### AIM OF THE TASK
Rename "Q0" to "frontFace" in the records, from the start through the line containing "var sketch = newSketch(context, id", and give those lines back with nothing else changed.

▼

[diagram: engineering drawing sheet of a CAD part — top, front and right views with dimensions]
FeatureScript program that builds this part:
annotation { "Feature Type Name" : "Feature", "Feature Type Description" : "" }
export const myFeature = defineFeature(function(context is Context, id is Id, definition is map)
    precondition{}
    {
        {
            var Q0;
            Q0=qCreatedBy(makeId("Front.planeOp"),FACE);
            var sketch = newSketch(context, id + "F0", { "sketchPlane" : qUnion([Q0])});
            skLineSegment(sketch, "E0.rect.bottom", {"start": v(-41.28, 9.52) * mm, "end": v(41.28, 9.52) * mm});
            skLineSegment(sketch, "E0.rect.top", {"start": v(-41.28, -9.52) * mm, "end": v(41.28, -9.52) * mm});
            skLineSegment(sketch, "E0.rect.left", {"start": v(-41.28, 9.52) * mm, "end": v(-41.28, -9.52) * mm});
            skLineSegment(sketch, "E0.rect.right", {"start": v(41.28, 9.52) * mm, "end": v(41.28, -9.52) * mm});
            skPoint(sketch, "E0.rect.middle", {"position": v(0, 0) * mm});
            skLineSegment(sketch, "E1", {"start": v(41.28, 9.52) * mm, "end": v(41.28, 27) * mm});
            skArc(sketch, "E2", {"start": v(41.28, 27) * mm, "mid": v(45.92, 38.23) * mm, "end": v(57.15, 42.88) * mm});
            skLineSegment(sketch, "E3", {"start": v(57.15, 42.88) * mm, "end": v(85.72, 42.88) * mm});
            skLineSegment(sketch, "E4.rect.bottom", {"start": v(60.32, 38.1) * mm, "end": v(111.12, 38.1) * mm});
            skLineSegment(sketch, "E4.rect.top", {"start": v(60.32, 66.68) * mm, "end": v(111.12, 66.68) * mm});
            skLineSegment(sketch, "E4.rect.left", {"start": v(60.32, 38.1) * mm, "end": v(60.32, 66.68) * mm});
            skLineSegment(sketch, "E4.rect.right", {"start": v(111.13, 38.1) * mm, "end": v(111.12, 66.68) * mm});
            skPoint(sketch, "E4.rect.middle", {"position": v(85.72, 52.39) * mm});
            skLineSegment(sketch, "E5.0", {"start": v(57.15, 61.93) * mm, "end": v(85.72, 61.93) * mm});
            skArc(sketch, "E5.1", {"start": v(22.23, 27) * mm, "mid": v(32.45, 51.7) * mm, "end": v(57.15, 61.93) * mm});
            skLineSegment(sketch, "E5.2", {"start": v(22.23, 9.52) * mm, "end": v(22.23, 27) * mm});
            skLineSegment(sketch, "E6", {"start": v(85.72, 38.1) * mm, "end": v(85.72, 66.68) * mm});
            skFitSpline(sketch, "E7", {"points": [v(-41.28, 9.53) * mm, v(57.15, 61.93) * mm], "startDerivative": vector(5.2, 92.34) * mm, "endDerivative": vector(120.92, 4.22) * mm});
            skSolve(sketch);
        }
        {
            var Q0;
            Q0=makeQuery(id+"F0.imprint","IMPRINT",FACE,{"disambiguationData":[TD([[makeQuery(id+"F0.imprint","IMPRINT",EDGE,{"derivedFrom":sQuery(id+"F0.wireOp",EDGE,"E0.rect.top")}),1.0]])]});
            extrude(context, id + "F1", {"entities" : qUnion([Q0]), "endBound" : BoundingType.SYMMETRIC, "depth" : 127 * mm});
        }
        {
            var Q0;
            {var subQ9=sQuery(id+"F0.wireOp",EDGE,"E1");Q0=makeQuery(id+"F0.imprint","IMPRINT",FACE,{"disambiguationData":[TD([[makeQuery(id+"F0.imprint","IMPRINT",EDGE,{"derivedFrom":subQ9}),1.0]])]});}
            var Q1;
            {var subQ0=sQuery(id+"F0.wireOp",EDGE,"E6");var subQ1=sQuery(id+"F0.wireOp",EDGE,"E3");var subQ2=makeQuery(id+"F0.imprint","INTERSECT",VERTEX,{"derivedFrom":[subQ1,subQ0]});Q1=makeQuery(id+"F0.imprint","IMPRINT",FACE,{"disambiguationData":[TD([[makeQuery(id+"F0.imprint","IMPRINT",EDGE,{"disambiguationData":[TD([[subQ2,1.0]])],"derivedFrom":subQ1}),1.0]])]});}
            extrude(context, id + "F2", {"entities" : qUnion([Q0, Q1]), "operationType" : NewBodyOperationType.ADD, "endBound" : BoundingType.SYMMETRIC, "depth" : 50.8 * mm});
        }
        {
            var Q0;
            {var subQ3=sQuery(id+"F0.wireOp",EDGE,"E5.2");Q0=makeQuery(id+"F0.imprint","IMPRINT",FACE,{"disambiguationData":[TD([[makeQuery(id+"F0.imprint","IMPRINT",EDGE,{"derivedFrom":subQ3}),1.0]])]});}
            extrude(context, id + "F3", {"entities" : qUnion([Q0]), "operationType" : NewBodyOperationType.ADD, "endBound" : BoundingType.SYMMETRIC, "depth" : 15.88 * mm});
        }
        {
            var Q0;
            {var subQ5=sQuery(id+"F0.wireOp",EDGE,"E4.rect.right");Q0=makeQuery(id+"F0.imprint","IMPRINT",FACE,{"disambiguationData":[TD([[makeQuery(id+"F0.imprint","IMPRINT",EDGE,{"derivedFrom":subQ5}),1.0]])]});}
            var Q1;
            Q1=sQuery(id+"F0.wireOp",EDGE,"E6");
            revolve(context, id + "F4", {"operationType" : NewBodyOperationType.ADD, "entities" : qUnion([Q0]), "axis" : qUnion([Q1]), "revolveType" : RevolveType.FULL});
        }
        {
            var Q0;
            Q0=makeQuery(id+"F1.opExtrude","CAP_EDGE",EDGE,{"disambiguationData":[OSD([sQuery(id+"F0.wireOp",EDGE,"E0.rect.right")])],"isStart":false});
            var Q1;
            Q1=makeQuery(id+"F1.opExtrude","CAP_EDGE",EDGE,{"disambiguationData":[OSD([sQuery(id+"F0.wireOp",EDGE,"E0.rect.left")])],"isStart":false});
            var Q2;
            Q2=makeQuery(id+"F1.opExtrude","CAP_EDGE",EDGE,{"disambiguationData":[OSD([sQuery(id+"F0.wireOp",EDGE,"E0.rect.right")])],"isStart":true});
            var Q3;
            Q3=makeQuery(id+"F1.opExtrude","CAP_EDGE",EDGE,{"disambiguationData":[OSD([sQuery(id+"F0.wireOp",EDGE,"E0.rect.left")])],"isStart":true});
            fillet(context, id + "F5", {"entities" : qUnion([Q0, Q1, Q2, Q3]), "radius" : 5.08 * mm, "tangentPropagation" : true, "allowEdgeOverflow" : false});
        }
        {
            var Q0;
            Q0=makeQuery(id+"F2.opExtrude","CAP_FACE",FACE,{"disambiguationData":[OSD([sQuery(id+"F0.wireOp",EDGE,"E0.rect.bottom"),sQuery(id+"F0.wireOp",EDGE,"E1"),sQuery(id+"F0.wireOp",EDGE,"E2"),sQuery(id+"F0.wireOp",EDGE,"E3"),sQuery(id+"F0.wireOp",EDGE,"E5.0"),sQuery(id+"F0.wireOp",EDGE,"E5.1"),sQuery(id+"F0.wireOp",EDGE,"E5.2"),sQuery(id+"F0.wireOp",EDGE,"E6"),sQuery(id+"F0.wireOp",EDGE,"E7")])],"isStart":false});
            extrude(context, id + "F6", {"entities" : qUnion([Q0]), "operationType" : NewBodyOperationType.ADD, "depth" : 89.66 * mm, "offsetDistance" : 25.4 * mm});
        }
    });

▲

### RIGHT ANSWER
[diagram: engineering drawing sheet of a CAD part — top, front and right views with dimensions]
FeatureScript program that builds this part:
annotation { "Feature Type Name" : "Feature", "Feature Type Description" : "" }
export const myFeature = defineFeature(function(context is Context, id is Id, definition is map)
    precondition{}
    {
        {
            var frontFace;
            frontFace=qCreatedBy(makeId("Front.planeOp"),FACE);
            var sketch = newSketch(context, id + "F0", { "sketchPlane" : qUnion([frontFace])});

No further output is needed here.